En quelques années, il a arraisonné la religion à la sphère privée, remplacé l’arabe par l’alphabet latin, imposé le droit civil contre la charia, interdit les confréries et les turbans, proclamé que la souveraineté appartenait au peuple et non à Dieu. Ce fut un geste titanesque. Radical, oui, parfois autoritaire — mais que fallait-il d’autre pour sortir de mille ans de théocratie ? Atatürk n’a pas seulement modernisé la Turquie. Il a montré au monde musulman que l’islam pouvait être défait de son emprise politique sans être renié dans les consciences.

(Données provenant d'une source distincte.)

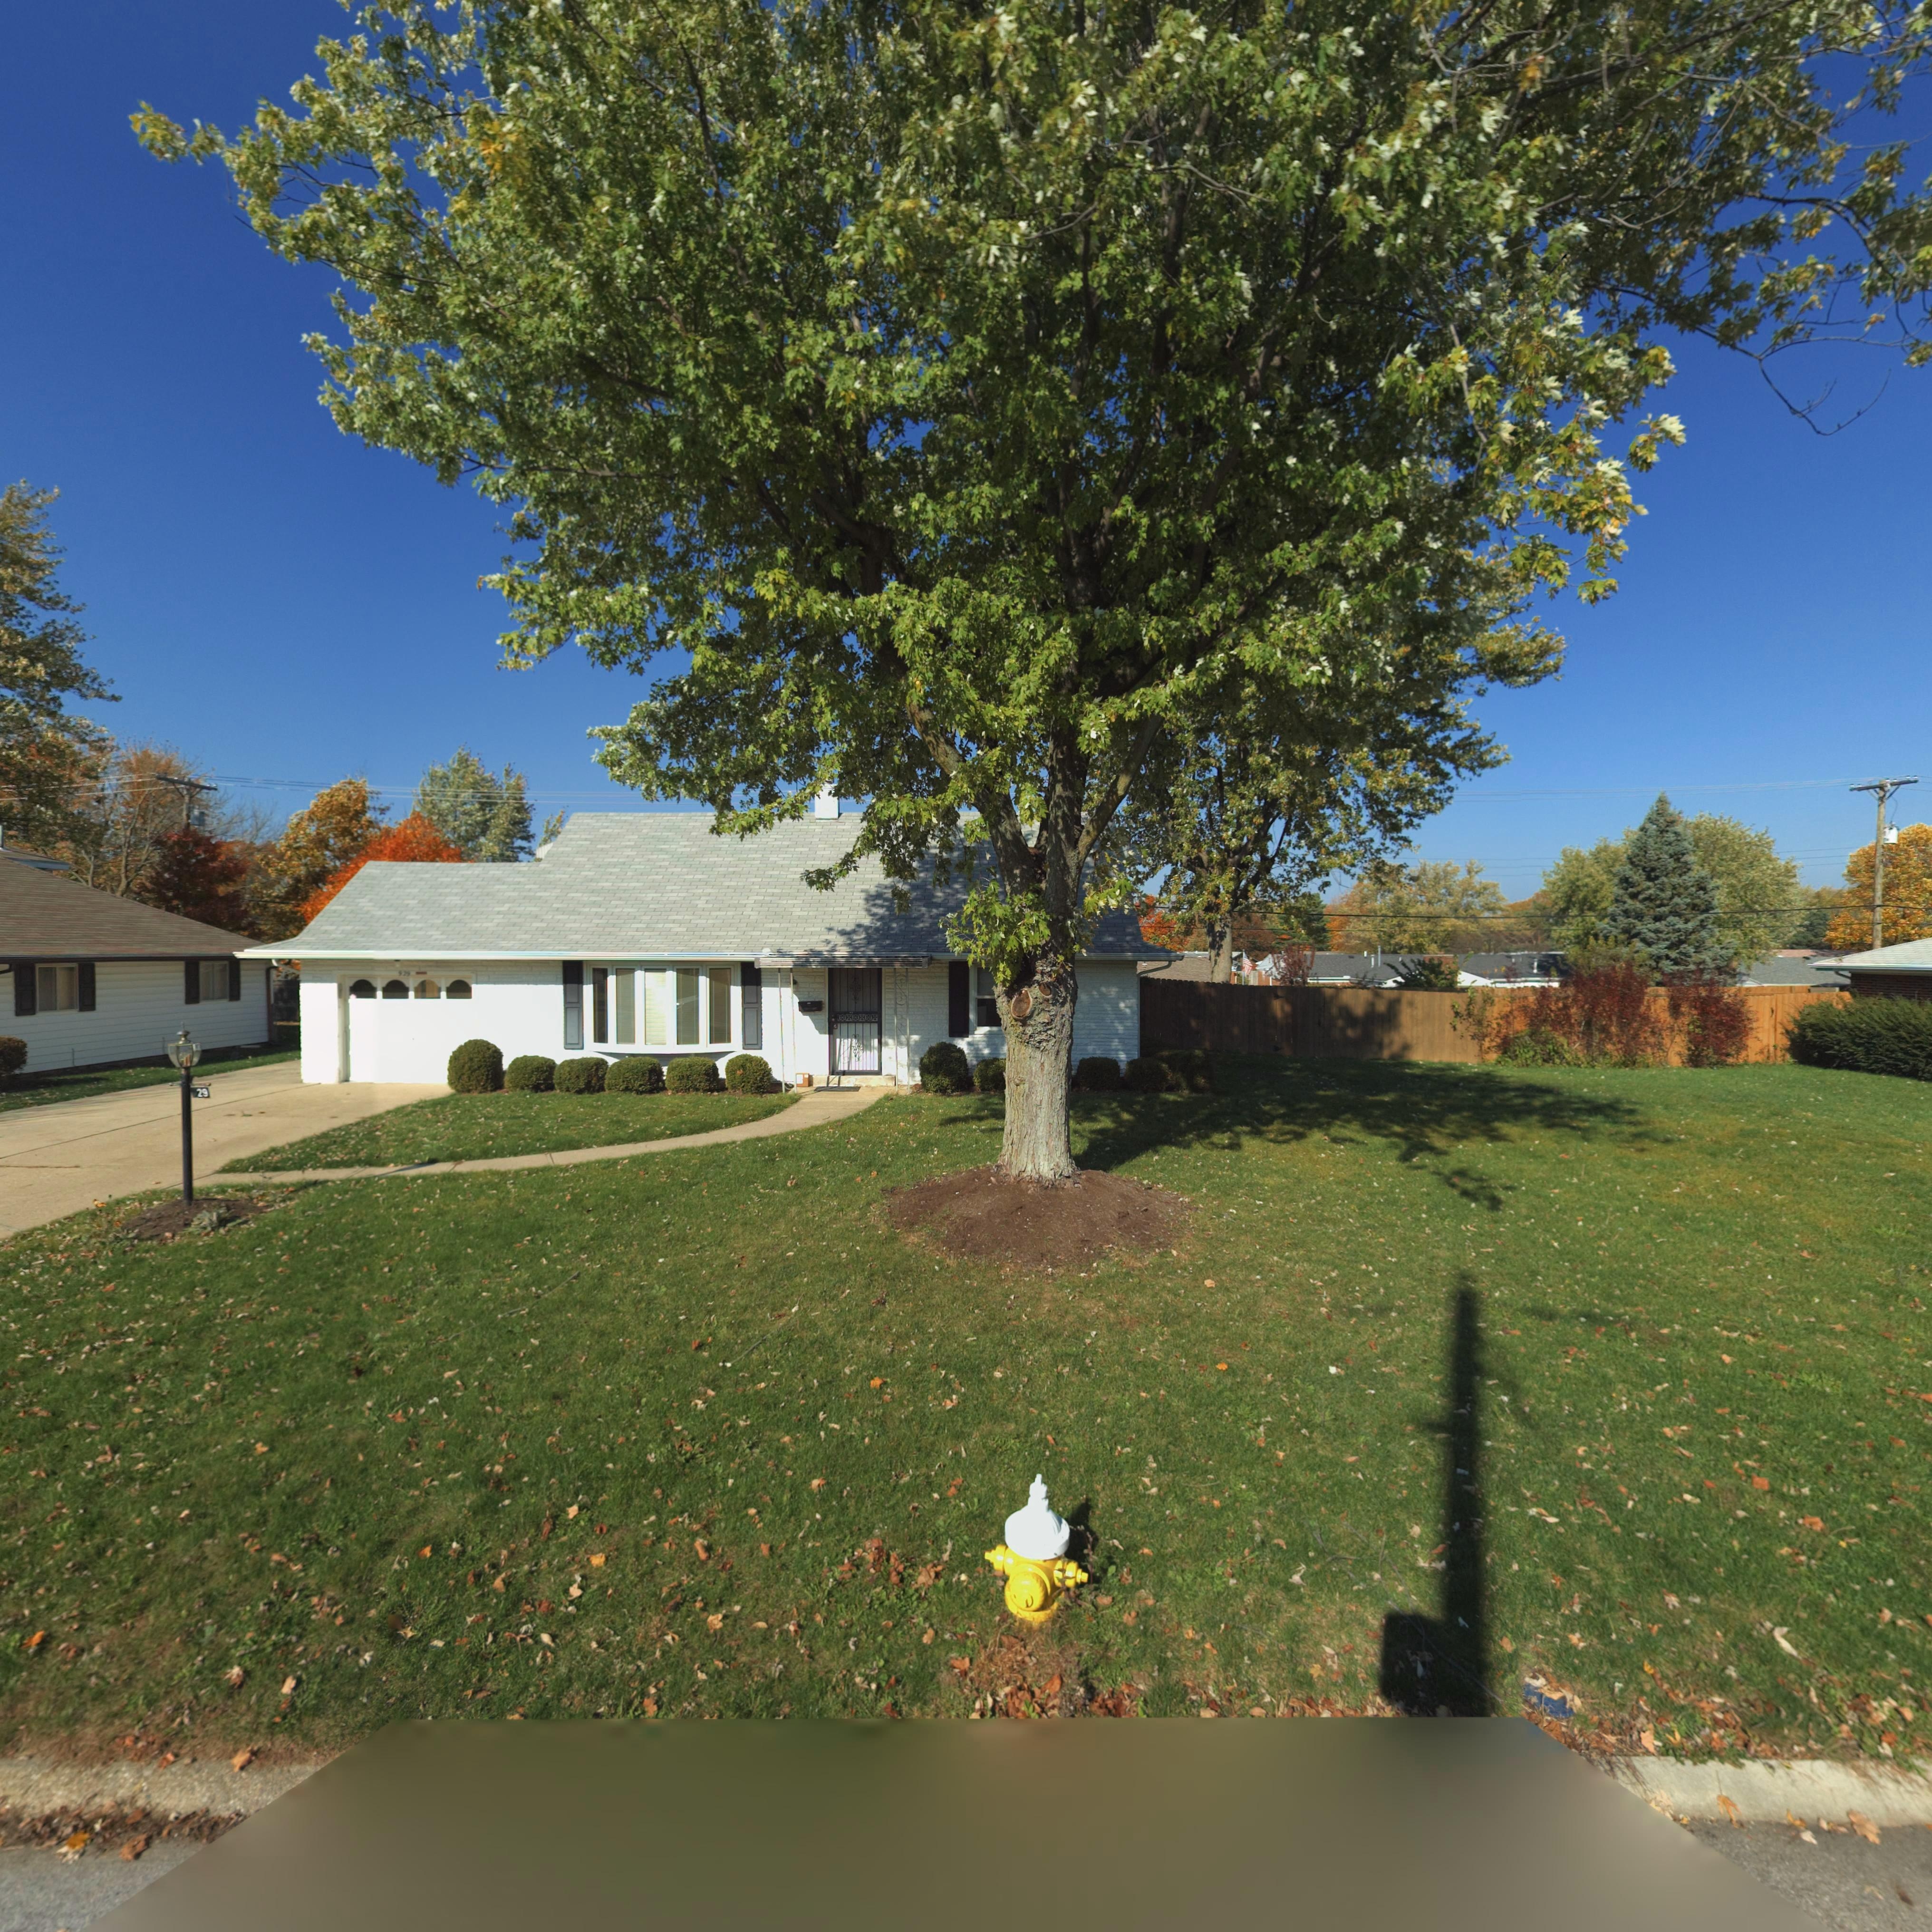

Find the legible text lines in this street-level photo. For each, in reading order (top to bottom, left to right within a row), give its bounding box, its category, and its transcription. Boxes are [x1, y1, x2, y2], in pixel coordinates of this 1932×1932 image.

[396, 969, 412, 977] StreetNumber: 929
[194, 1087, 210, 1098] StreetNumber: 29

Le retour en arrière sous Erdogan ne prouve pas l’échec du kémalisme. Il prouve qu’aucune conquête laïque n’est jamais définitive, qu’il faut la défendre pied à pied contre les nostalgies religieuses, les frustrations sociales, les calculs politiques. Erdogan n’a pas détruit Atatürk. Il l’a trahi, grignoté, détourné, parce que l’école, la justice et la presse avaient été affaiblies. Parce qu’on a laissé, trop longtemps, les Frères musulmans turcs travailler dans l’ombre.
Mais regardez bien : le visage d’Atatürk est encore là, partout, dans les foyers, les rues, les manuels, les résistances. Il est dans la mémoire des femmes qui se sont dévoilées, des intellectuels qui ont osé penser librement, des juges qui ont tenté de faire barrage. Il est un avertissement et une promesse. Un phare dans une mer redevenue sombre.
Si tant de dictateurs barbus le haïssent, c’est qu’il a touché juste. Il a prouvé qu’un musulman pouvait être laïque. Et qu’un peuple pouvait vivre libre sans Dieu sur son trône.